As I noted above, the existing road does suffer from some serious deficiencies at the moment. The biggest problem is its safety record, with a horrific 41 fatalities along SH1 between Puhoi and Wellsford from 2000 to 2009. There is also a severe congestion problem around Warkworth, mainly during holiday periods and at weekends, but certainly not only at those times.
The next slide talks more about the current NZTA proposal, which is the 38 kilometre motorway/expressway from Puhoi to Wellsford. The high cost of the project, its low cost-benefit ratio and the very long timeframes for actually implementing and constructing the project are key problems with it in my opinion. In particular, as I have noted previously, the fact that the Puhoi-Warkworth section won’t be finished until 2019 and the Warkworth-Wellsford section until 2022 means that, on current safety records, potentially another 50 people would die on the road before the upgrade was finally completed. So what would be a better solution for this problem than what NZTA have come up with? Well there seem to be two key problems that need resolving: the safety problems first and foremost, and then the congestion problems.
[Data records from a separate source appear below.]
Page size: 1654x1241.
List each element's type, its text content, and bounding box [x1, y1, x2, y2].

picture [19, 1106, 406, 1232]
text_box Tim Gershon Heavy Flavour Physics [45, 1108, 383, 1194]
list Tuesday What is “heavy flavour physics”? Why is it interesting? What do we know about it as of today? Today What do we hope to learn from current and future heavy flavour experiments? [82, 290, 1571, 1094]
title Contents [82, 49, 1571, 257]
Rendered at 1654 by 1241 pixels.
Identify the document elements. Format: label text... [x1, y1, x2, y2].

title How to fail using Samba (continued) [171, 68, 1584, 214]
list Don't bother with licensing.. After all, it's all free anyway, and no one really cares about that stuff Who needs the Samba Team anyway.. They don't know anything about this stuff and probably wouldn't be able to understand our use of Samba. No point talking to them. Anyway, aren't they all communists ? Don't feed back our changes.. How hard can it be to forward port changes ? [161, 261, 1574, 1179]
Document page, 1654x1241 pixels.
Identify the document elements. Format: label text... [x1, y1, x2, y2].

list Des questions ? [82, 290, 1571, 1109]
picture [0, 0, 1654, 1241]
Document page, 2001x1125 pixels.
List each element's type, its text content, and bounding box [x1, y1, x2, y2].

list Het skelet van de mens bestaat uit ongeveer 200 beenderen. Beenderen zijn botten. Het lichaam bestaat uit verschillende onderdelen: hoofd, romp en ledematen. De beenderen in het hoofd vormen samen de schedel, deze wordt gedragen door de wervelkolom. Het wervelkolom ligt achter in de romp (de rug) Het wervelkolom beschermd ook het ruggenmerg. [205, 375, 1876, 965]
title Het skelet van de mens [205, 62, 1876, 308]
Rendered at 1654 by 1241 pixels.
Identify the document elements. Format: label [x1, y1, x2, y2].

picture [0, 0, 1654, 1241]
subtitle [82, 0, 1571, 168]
As I noted above, we came up with two possible alternatives: for around 10% and 20% of the cost of NZTA’s proposal. These are outlined in the two slides below: We also undertook a bit of an economic analysis of the two alternatives and compared them with the NZTA proposal. The amount of benefit each of the alternatives were given was based on what I think is a conservative comparison to the amount of benefit the 2009 Business Case estimated. For example, with time savings benefits it was estimated that Option 1 would generate 30% of the benefits of the NZTA proposal, with Option 2 providing 40% of the time savings benefits. For safety, Option 1 was considered to provide 70% of the benefits, and Option 2 90%.
The results of the comparison between costs and benefits of the two suggested alternatives and the NZTA proposal are outlined in the table below: An interesting matter which caught my eye is the question of “what actually is the cost-benefit ratio of the NZTA proposal?” In all the documentation they have released it is supposedly 0.8, but in the business case I could only find $530 million of total conventional benefits – which would mean a BCR of 0.31 if we take the construction cost to be $1.69 billion. Of course I might be confusing 2009 dollars with outturn costs, but perhaps that’s not the most important point here. What does seem to be the most important point is to note, on whatever measure, how much more cost effective either of the CBT’s suggested alternatives are compared to what NZTA is currently proposing.
The ARC was highly receptive of our presentation, which I think confirmed in the minds of the councillors the previous suspicions they’ve had about the Puhoi-Wellsford project. The council provided support for further investigating the alternatives and also to discussing the whole issue with both NZTA and the Minister of Transport. It will be interesting to see where things go to from here.